_SELECTION_
The combination of all these new driving forces of economic growth will be the basis for what President Xi Jinping has called “new quality productive forces,” that is, the emergence of a type of economic development based on very new technologies in all areas of social activity.
In this sense, many interested in the future of Chinese development would ask: Is it possible to maintain growth rates compatible with the country’s needs? For example, the target of 5 percent growth for 2024 was announced at the opening of the “Two Sessions” by Premier Li Qiang.
The answer is yes. It’s not a matter of pure optimism about the future of the Chinese economy, but rather a particular view of those who have been following the development over the past decades of a large state and institutional machine, capable of directing the economy in a way to foresee contradictions and anticipate them with institutional innovations quickly and sufficiently.

_DATA BLOCK_
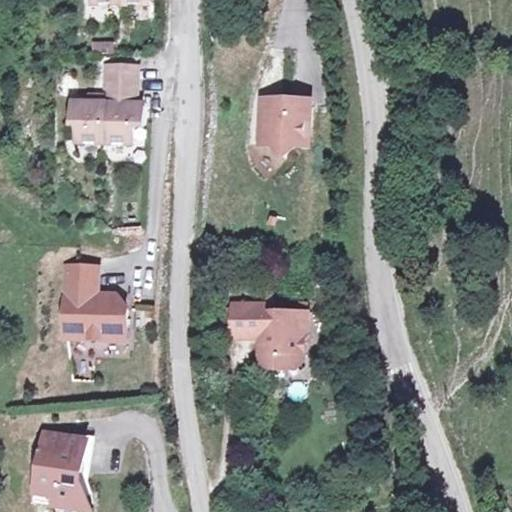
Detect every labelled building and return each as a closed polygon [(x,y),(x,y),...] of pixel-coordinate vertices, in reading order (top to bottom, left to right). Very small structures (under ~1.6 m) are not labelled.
[(149,70),(118,68),(114,107),(82,105),(80,126),(87,127),(86,143),(142,147),(143,130),(154,131),(155,109),(146,109),(131,108),(131,100),(147,100),(149,70)] [(321,92),(274,88),(271,132),(283,132),(294,145),(307,134),(320,123),(321,92)] [(131,108),(146,109),(147,100),(131,100),(131,108)] [(319,135),(320,123),(307,134),(319,135)] [(108,259),(76,257),(71,327),(134,332),(137,301),(126,288),(105,287),(96,286),(97,277),(106,278),(108,259)] [(106,278),(97,277),(96,286),(105,287),(106,278)] [(272,298),(240,297),(239,327),(269,329),(268,359),(302,360),(311,352),(312,325),(306,325),(307,307),(271,305),(272,298)] [(316,307),(307,307),(306,325),(312,325),(315,325),(316,307)] [(95,443),(53,437),(42,504),(69,507),(94,497),(85,473),(86,463),(92,459),(95,443)] [(94,497),(69,507),(100,511),(94,497)]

_WHAT IS EXPECTED_
Continue the passage on China's economic growth and "new quality productive forces" from its final sentence, adding a few sentences in the same tone.

_EXERCISE RESPONSE_
The advantages that China counts on to achieve its growth and employment goals are generally overlooked in the West: 1) A large productive and financial core of a public nature centered on 96 large state-owned enterprises and 144 public financial institutions aimed at fostering development; and 2) The inauguration of new and superior forms of economic planning based on the broad use of disruptive tech innovations such as big data, artificial intelligence and 5G.
That’s why I believe that China can maintain its economic growth at levels compatible with the needs of the country, and indeed, the world. The year 2024 will be marked by the consolidation of a development dynamic based on the “new quality productive forces.”